A security researcher has released a program that shows how digital rights management processes in Windows Vista could be used to hide malicious software, rootkit-like behavior.
Alex Ionescu developed the program, called D-Pin Purr, to show that Vista features designed to protect media files can also be used to protect other kinds of files. This could also include malicious software.
"It is trivial to make a process protected or unprotected by bypassing all the code integrity checks and sandbox in which protected processes are supposed to run," Ionescu wrote. "I think it's time to signal a wake-up call to all the developers who were counting on simply ignoring protected processes and assuming they're legitimate media applications."
Ionescu posted his program to the Internet. It is currently being tested by security experts.
Fraser Howard, a principal virus researcher at security vendor Sophos, told CNET News.com sister site ZDNet UK that the program looks feasible. Howard had managed to get it running, but had not managed to successfully protect and unprotect processes on his machine.

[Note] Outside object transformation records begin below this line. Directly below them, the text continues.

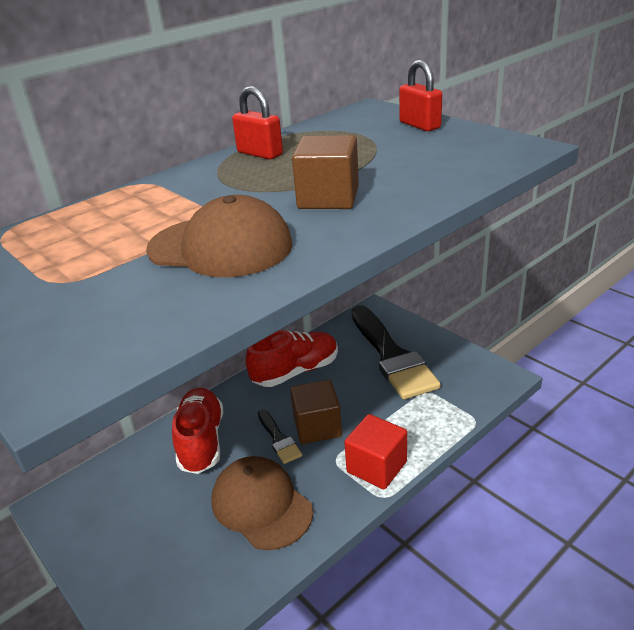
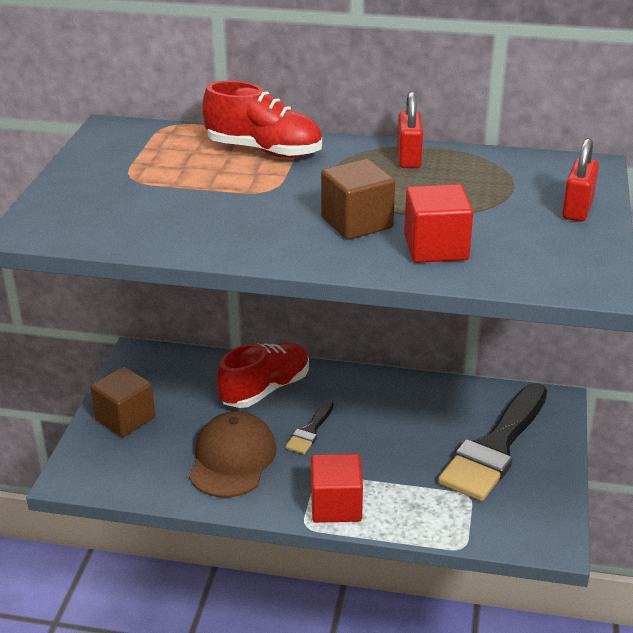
camera: 50 degrees right, 0 degrees up
(220, 247) = (230, 212): brown cap -> none
(296, 371) = (403, 396): red shoe -> red shoe (264, 151)
(317, 427) = (347, 446): brown cube -> brown cube (125, 418)
(411, 180) = (436, 248): none -> red cube

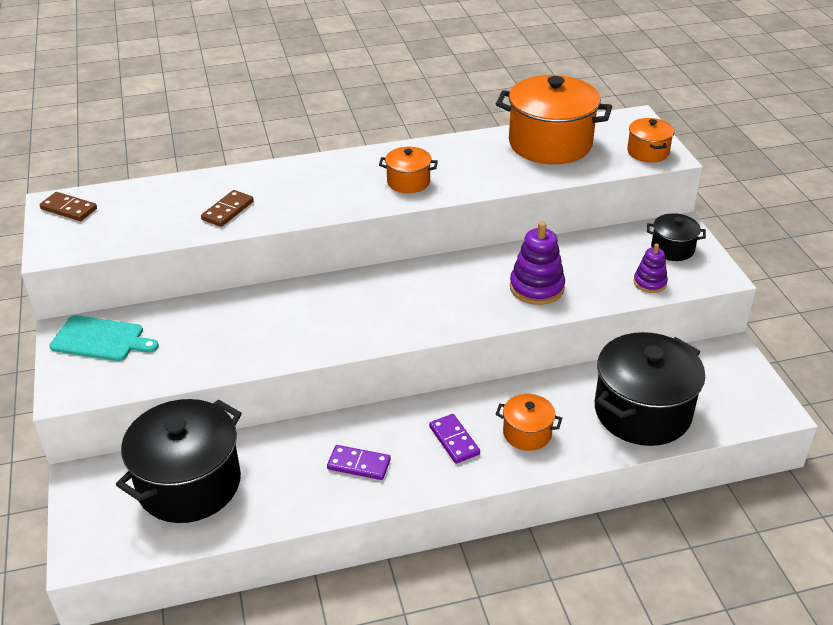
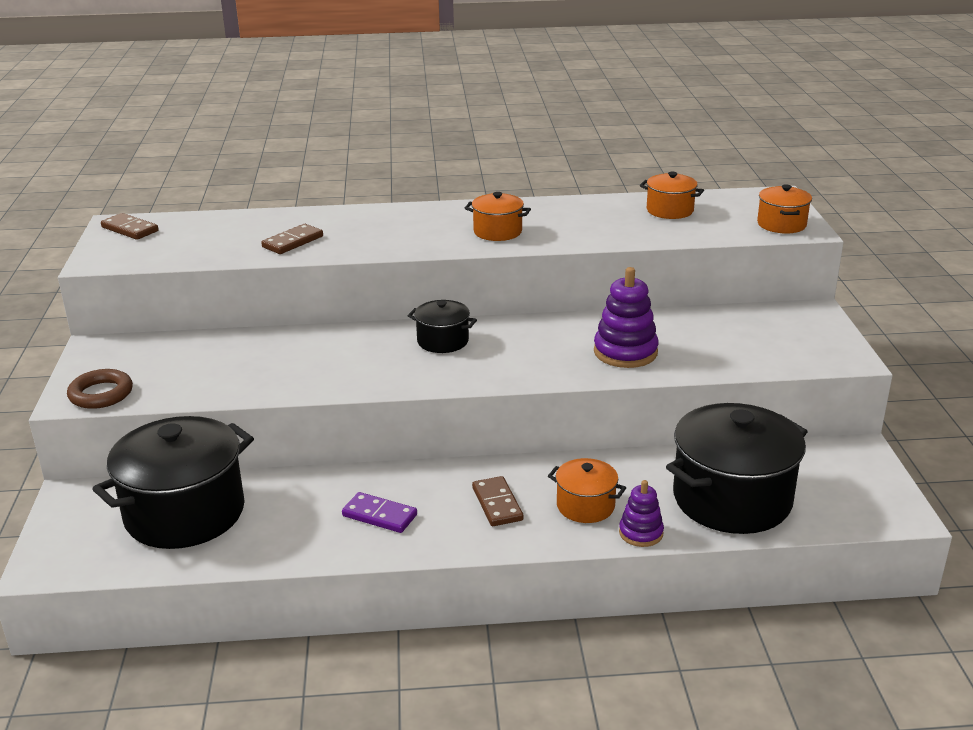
camera: 10 degrees right, 10 degrees down
(90, 384) = (101, 394): none -> brown ring
(101, 339) = (129, 357): turquoise cutting board -> none
(454, 440) = (497, 504): purple domino -> brown domino
(550, 144) = (670, 210): orange pot -> orange pot, size x0.49
(649, 283) = (761, 358): purple stacking toy -> purple stacking toy (641, 533)
(672, 249) = (798, 330): black pot -> black pot (443, 341)

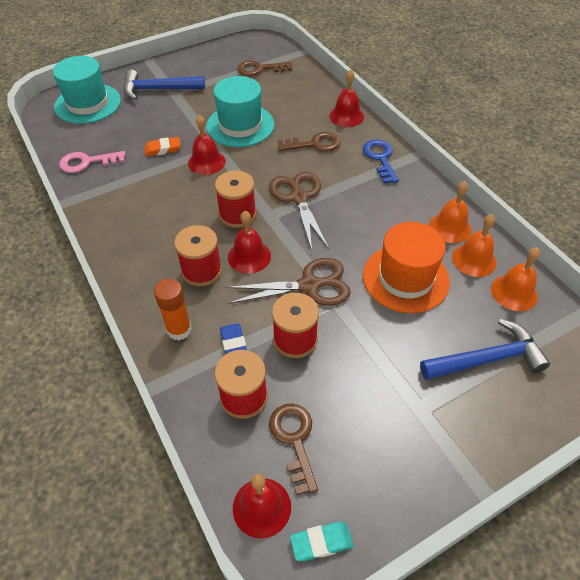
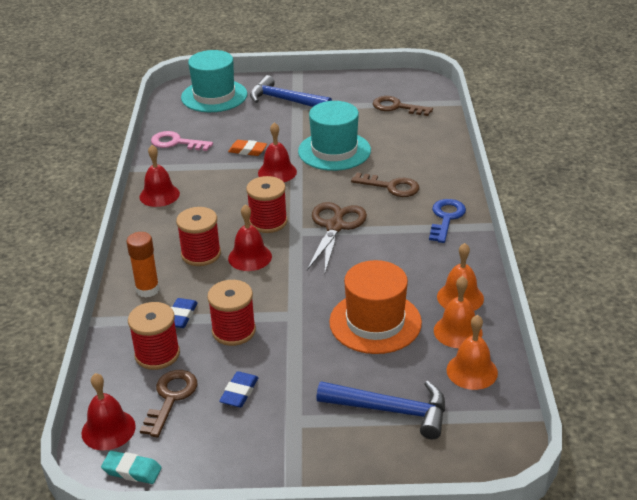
camera: 30 degrees right, 15 degrees down
(309, 285) = (282, 296): brown scissors -> none
(346, 116) = (446, 171): red bell -> red bell (159, 195)
(351, 402) = (239, 392): none -> blue eraser

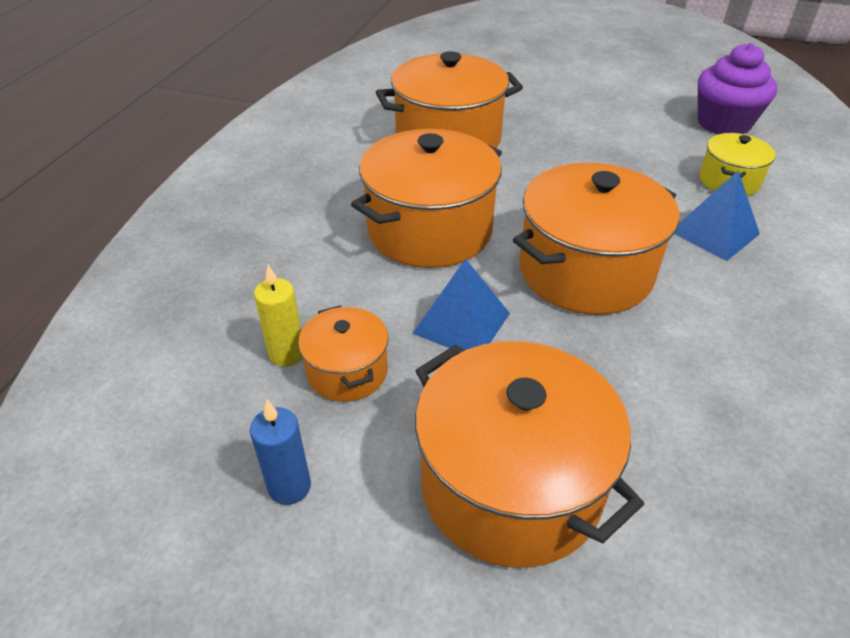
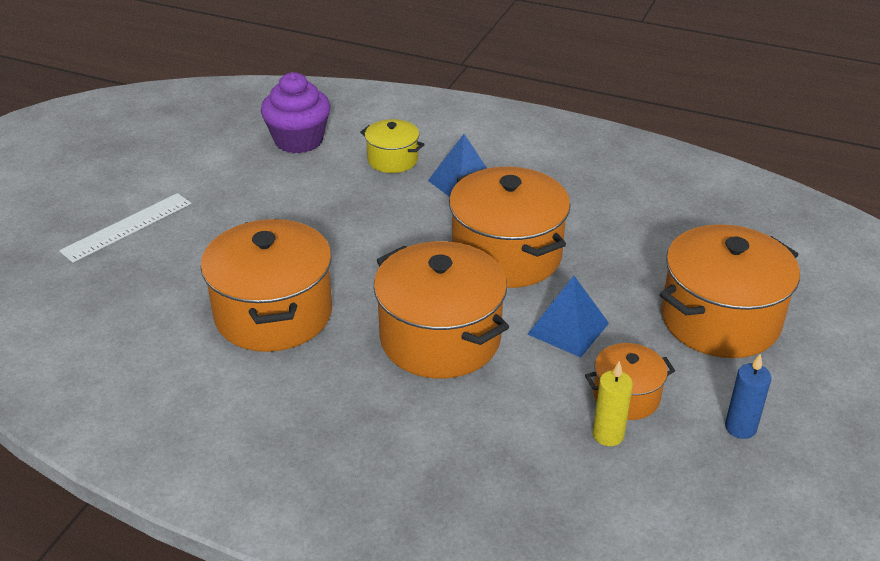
camera: 85 degrees left, 5 degrees down
(541, 66) = (127, 227): none -> white ruler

"I have not confirmed it, but I have little doubt it will work as intended (to remove protection)," Howard told ZDNet UK. "This should mean it is perfectly possible to add protection to processes as well."
Microsoft in a statement late Thursday said it is also investigating Ionescu's findings. The company had no additional comments, other than stating that to change the protection status on Vista processes an attacker would need a high level of privilege on a Vista machine.
Vista, the successor to Windows XP, became broadly available in late January. Microsoft promotes the operating system as the most secure version of Windows it has delivered to date.